Стоял год одна тысяча шестьсот сорок восьмой Этой Эпохи, в жаркую летнюю ночь по Аскариату кралась тень. Она скользила по улицам-ветвям, подрагивая в свете чародейских ламп, паривших тут и там. Неслышно ползла мимо беседок и веранд, где эльфы упражнялись в высших дисциплинах или отдыхали. Тень замирала, когда рядом оказывался какой-нибудь чародей, а потом вновь кралась дальше незамеченная. Она стремилась в ту часть кроны, где эльфы не жили и не было даже света.
Слившись с теменью, тень долго не двигалась, совершенно незримая в царстве шелестевшей листвы. Она нащупывала, готовилась. Тёплый ветерок разгуливал по кроне, а голоса бессмертных звучали издалека, почти бесплотные в душном воздухе. Наконец, тень собралась с силами и совершила рывок. Она пронзила собою как стрелой незримую, неосязаемую стену и замерла, ослеплённая светом.
В той части кроны, сокрытый могущественными чарами, стоял павильон живых лоз. Изнутри сквозь хрустальные окна лилось сияние немыслимой чистоты, которое испугало тень, почти стёрло её. Дальше незамеченной было не пробраться.
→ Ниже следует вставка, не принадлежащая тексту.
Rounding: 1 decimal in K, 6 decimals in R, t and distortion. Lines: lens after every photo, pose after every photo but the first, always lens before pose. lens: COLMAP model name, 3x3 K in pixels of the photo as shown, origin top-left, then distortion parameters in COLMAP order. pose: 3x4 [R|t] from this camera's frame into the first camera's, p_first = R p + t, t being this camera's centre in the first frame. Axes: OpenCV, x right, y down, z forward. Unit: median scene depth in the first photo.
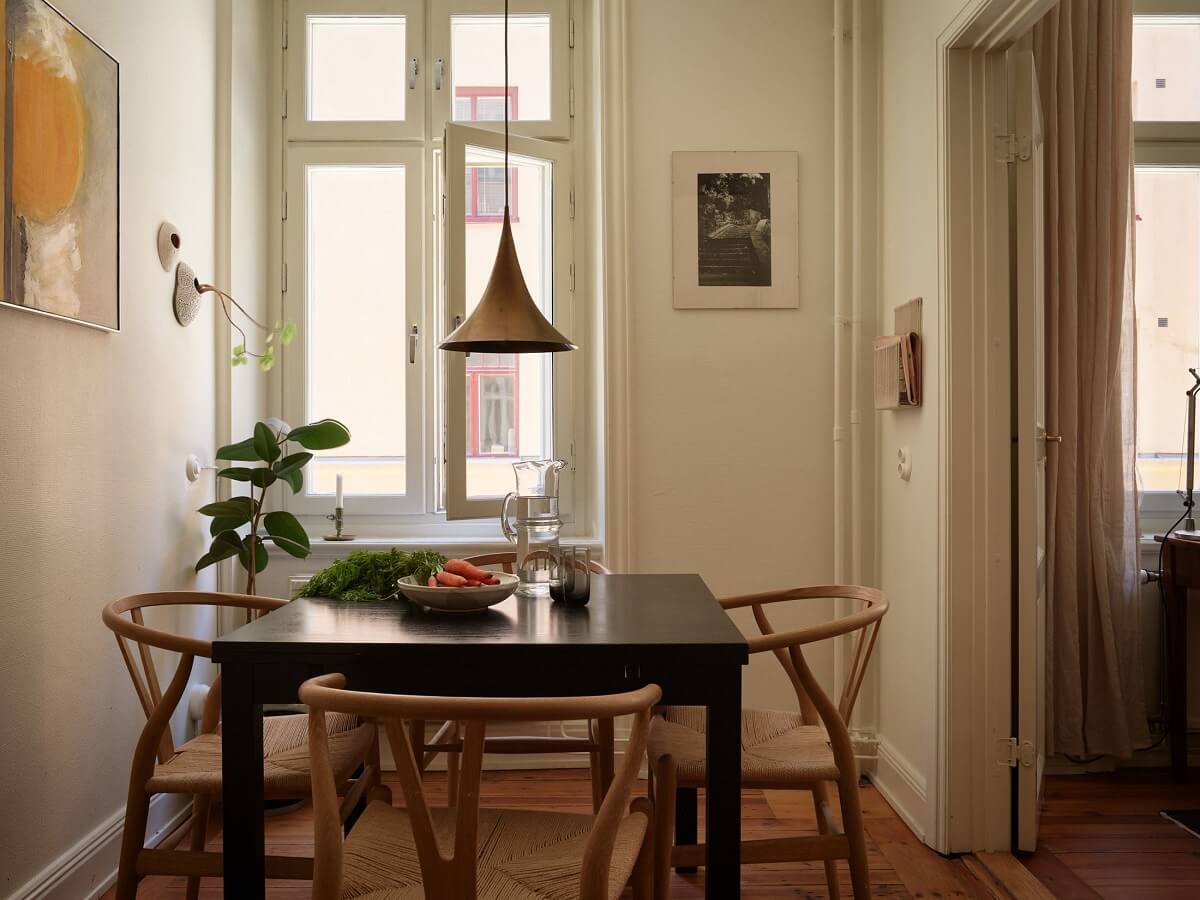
lens RADIAL K [[993.0, 0, 600.0], [0, 993.0, 450.0], [0, 0, 1]] dist [-0.000928, -0.008700]
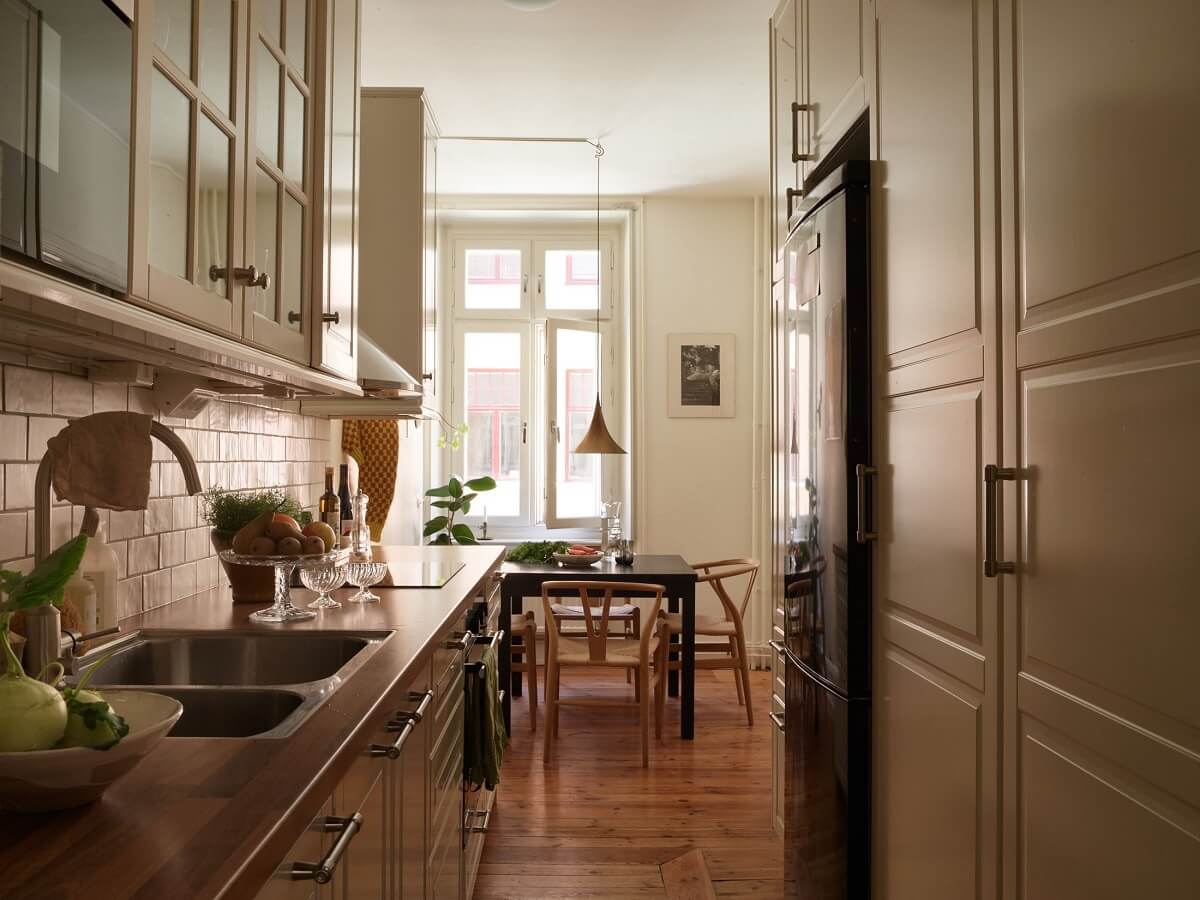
lens RADIAL K [[1030.6, 0, 600.0], [0, 1030.6, 450.0], [0, 0, 1]] dist [0.011641, -0.032458]
pose [[0.999824, 0.007963, 0.016974, -0.088341], [-0.007731, 0.999877, -0.013642, -0.054017], [-0.017080, 0.013508, 0.999763, -0.960046]]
Павильон сторожили трое, — высокие эльфы-чародеи дома Филина, чьи посохи-секиры были преисполнены магической мощи, а глаза пылали индиговым пламенем гурханы[3]. Ничто не могло укрыться от их всепронзающих взглядов, и лишь только тень вторглась внутрь сферы, как стражи заметили её. Следовало действовать быстро. Тень метнулась острым копьём, но расплескалась о магический барьер; волшебная чёрная ткань порвалась и лазутчик, что крылся под ней, раскрылся.
Как только чародеи увидели поджарый чёрный силуэт без лица, — подняли посохи, чтобы вымарать его с картины мироздания. Тот же выхватил из-за спины пороховой пистолет и дёрнул за спусковой крючок. В дыму и искрах ствол изрыгнул пулю, отлитую из чистого керберита, которая легко прошла сквозь чародейский щит и ударила одного из Филинов в нижнюю часть лица. Его бессмертие оборвалось.
Другие двое осознали происшедшее в долю мгновения, и потому, когда громыхнули ещё два выстрела, они уклонились от смертельного металла. Лазутчик метнулся сквозь ажурные врата павильона, едва не опередив выпущенные им же пули и в следующее мгновение свет внутри погас. Вор бросился обратно, сжимая в руке небольшой мешочек, и едва не погиб, натолкнувшись на сплетение губительных чар. Волной темноты он ускользнул от боевых заклинаний и пустился в побег.
Лазутчик вырвался из сферы в горячую ночь, и стремительным росчерком темноты заскользил по ветвям царственного ясеня, а за спиной уже звучал, нарастая, гул. По всему Аскариату оживал чародейский набат, возвещавший о закрытии столицы и переходе ея на военное положение; вспыхивали во всю мощь светильники, эльфы бросали дела и, вооружившись, бежали к оплотам воинских подразделений, чтобы стать под командование своих асхаров.